* Requirement: From the entries underneath, give the number of lines holding the word "Fortune", without any other words.

Dataset START

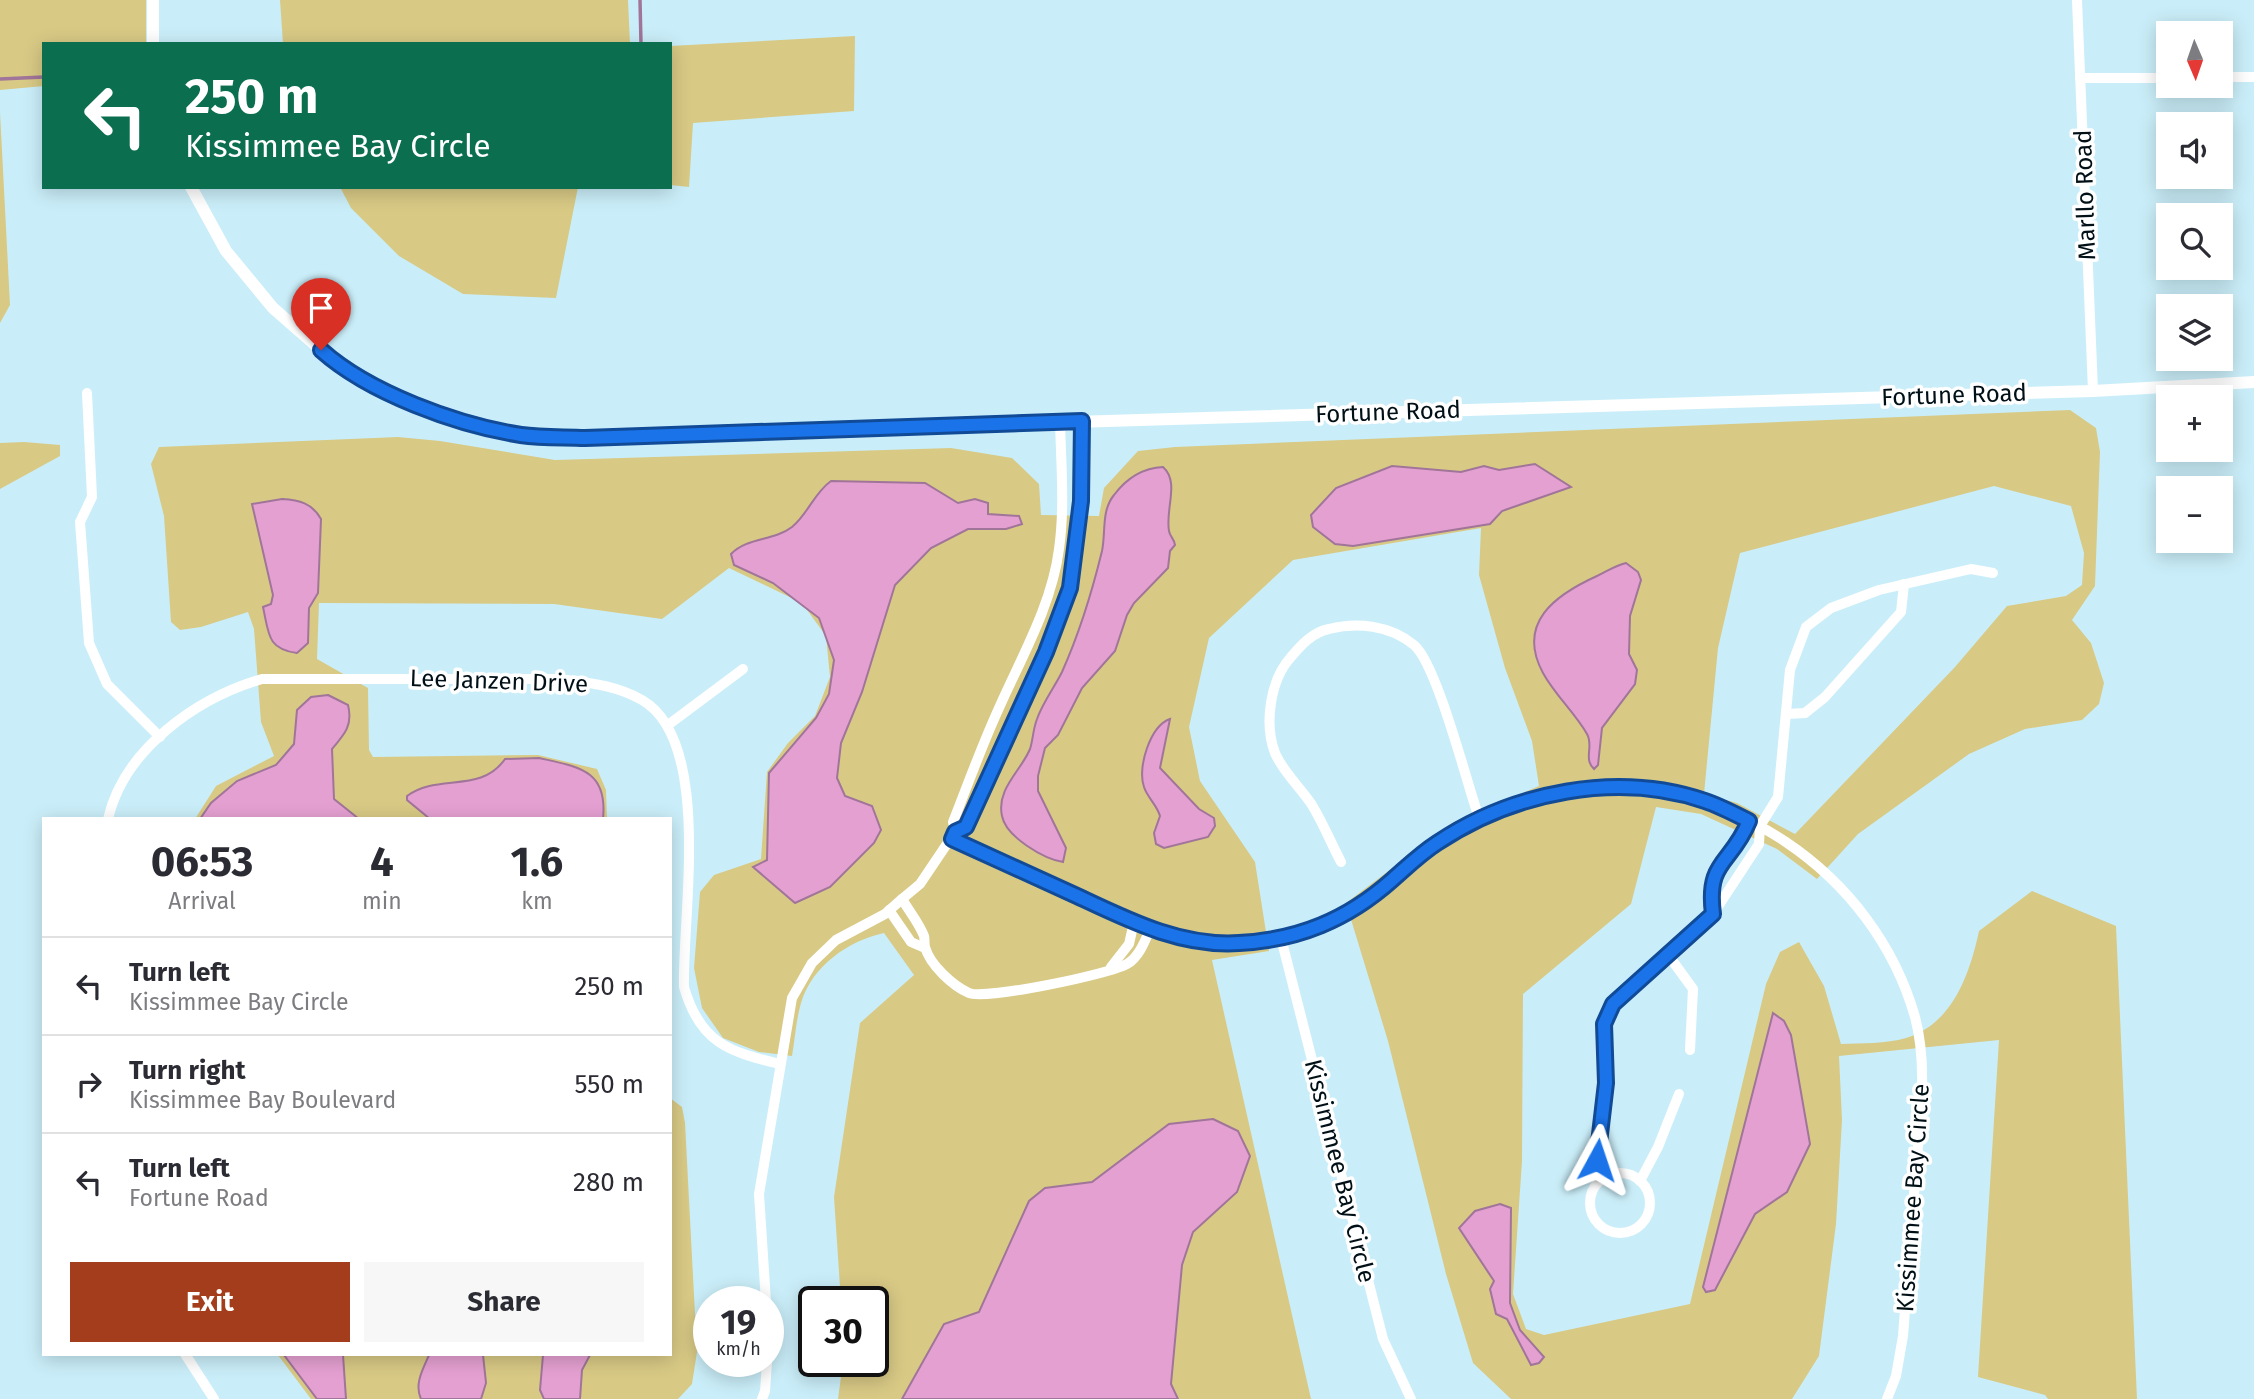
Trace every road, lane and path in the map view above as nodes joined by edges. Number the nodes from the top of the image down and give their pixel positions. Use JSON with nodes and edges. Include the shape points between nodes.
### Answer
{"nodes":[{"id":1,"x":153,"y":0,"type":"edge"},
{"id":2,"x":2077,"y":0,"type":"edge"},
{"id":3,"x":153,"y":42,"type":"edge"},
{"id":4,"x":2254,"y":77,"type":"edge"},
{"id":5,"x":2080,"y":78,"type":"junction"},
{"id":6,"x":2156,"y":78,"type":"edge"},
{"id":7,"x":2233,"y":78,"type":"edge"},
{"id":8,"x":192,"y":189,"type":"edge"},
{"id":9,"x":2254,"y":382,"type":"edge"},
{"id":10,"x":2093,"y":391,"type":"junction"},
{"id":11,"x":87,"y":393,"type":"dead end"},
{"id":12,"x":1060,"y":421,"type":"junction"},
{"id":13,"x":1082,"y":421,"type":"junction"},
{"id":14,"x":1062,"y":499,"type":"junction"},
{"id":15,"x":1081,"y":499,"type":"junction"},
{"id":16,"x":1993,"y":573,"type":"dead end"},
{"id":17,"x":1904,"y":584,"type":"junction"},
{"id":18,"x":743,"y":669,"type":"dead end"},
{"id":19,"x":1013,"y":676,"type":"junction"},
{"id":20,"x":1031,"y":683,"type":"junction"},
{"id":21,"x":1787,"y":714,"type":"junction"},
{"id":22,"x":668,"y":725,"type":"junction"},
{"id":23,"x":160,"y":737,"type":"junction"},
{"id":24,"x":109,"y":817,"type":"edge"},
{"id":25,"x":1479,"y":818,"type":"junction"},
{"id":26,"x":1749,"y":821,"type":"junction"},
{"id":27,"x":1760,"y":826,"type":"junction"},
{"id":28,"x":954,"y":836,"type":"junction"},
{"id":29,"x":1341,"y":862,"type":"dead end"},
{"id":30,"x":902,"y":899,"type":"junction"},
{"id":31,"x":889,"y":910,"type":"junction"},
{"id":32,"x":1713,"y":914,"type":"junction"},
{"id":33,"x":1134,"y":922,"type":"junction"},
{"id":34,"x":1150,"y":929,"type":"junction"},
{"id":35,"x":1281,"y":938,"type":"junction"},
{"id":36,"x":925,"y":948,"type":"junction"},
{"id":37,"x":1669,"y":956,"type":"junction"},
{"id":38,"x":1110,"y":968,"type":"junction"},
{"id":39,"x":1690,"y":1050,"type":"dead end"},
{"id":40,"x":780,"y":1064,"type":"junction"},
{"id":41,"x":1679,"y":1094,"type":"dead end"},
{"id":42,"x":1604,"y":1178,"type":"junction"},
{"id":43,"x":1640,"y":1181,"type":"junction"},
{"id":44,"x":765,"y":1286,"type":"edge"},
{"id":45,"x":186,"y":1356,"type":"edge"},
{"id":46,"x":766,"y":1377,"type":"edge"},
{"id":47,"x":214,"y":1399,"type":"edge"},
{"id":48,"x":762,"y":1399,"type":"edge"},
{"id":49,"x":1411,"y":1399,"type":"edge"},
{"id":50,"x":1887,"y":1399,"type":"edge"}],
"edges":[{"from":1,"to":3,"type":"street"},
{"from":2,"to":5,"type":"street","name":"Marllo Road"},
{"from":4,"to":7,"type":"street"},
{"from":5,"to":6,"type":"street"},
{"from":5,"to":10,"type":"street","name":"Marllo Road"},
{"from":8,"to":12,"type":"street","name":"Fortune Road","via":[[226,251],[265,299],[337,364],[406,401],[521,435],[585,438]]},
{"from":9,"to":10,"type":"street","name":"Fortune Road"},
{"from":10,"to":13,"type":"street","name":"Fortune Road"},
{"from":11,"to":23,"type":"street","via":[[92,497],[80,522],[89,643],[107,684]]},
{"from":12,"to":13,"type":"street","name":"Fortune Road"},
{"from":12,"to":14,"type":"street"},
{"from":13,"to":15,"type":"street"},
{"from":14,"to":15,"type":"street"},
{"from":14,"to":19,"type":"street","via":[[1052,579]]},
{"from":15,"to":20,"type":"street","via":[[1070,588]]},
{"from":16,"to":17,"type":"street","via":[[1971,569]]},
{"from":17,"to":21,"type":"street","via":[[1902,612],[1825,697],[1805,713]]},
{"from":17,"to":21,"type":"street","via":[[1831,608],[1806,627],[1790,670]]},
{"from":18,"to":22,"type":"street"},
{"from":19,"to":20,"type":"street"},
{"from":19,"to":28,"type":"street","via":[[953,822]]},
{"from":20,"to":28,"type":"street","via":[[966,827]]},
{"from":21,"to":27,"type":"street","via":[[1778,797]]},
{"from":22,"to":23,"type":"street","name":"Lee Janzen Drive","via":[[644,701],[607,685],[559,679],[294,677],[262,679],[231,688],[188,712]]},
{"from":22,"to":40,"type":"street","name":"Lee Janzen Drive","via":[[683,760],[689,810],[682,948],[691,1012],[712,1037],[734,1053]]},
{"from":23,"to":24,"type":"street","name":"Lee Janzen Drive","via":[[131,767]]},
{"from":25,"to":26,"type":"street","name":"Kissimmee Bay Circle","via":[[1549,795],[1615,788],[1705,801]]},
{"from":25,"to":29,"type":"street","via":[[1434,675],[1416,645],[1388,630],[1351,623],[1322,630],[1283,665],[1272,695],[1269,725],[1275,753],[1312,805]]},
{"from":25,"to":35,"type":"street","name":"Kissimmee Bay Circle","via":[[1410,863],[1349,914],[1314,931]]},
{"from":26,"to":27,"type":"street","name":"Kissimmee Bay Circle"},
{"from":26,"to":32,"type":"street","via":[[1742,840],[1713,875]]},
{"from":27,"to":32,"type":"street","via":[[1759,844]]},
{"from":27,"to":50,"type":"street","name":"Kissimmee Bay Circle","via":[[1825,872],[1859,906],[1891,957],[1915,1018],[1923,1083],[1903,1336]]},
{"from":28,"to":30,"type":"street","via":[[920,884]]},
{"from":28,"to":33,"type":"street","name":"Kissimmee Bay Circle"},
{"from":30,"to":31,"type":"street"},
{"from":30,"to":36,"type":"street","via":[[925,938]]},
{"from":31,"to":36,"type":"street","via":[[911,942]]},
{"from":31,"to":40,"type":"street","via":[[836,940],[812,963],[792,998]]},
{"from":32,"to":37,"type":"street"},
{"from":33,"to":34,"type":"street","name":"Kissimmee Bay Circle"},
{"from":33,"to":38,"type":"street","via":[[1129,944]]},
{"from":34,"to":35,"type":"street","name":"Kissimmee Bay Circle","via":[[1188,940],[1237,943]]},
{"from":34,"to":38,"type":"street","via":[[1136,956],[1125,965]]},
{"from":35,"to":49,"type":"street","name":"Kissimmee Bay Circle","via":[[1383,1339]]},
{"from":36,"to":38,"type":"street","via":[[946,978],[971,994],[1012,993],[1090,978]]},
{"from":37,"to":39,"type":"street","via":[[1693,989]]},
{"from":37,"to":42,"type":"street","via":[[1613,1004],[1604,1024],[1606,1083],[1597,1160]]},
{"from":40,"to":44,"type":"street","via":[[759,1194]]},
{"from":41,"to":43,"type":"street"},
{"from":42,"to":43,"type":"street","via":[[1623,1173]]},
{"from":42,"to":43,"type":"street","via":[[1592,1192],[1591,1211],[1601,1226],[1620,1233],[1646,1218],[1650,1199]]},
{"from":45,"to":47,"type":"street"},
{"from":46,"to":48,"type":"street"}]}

Dataset END

* Output below: 4